Though the usually composed mother of four has never expressed a homicidal thought, during a recent book club meeting — before anyone even had a chance to say a word about this month’s selection, The Girl on the Train — McGrath confessed the race between Hillary Clinton and Donald Trump was triggering inside her murderous intentions.
“There’s a guy at work who talks about the election non-stop. He’s a complete idiot. I can’t take it anymore. If he tells me one more time he was ‘shaken to his core’ I am going to snap, I swear.”
Members of the book club — devoted to books in name only, while committed instead mostly to drinking wine and talking about the pain of childbirth — quietly agreed: this election has become a dull throbbing source of incessant irritation.
“I can’t stand it anymore! Just cut me! Cut me! I want it to be over!” McGrath screamed.
Club members — including McGrath’s best friend, Sarah LaMonica, and her mother-in-law, Mildred McGrath — weren’t sure whether Meghan was talking about the election, or re-enacting, once again, the birth of her twin sons, Miles and Coltrane.
“I think she’s talking about the election, but she could be talking about the C-section again. She’s pretty peeved about both,” Mildred murmured. “We’re going to give her a minute to collect herself, and then open another bottle.”

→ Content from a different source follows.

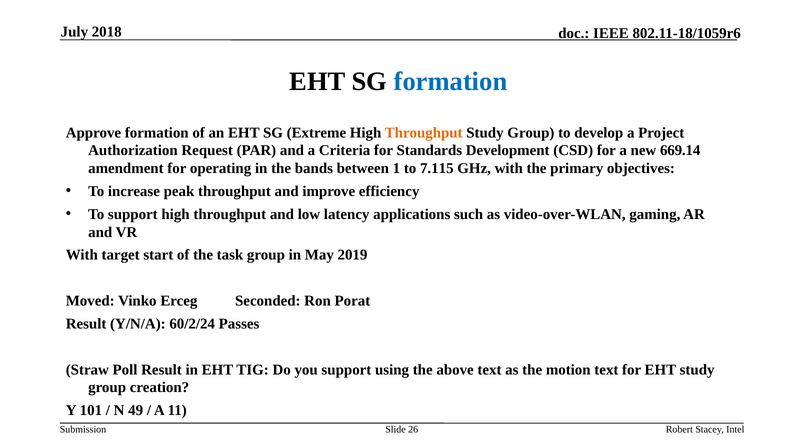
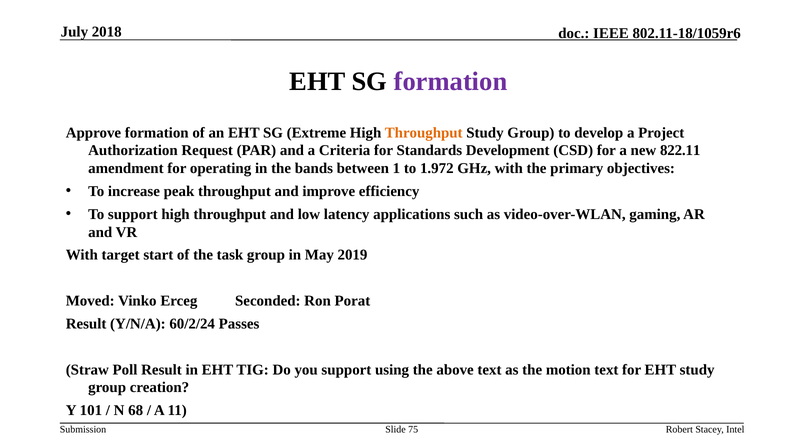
formation at (451, 81) colour: blue -> purple
669.14: 669.14 -> 822.11
7.115: 7.115 -> 1.972
49: 49 -> 68
26: 26 -> 75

Sarah, practical as ever, summed up her estimation of Meghan’s current state of mind and her immediate future — as well as, perhaps, the future of our country:
“Meghan has been under a lot of pressure lately, what with her job, the kids and now this fucking election. Excuse me, I mean freaking. Anyway, she’s going to be OK. I think. I hope. She’s got to move forward, right? We can’t all move to Canada.”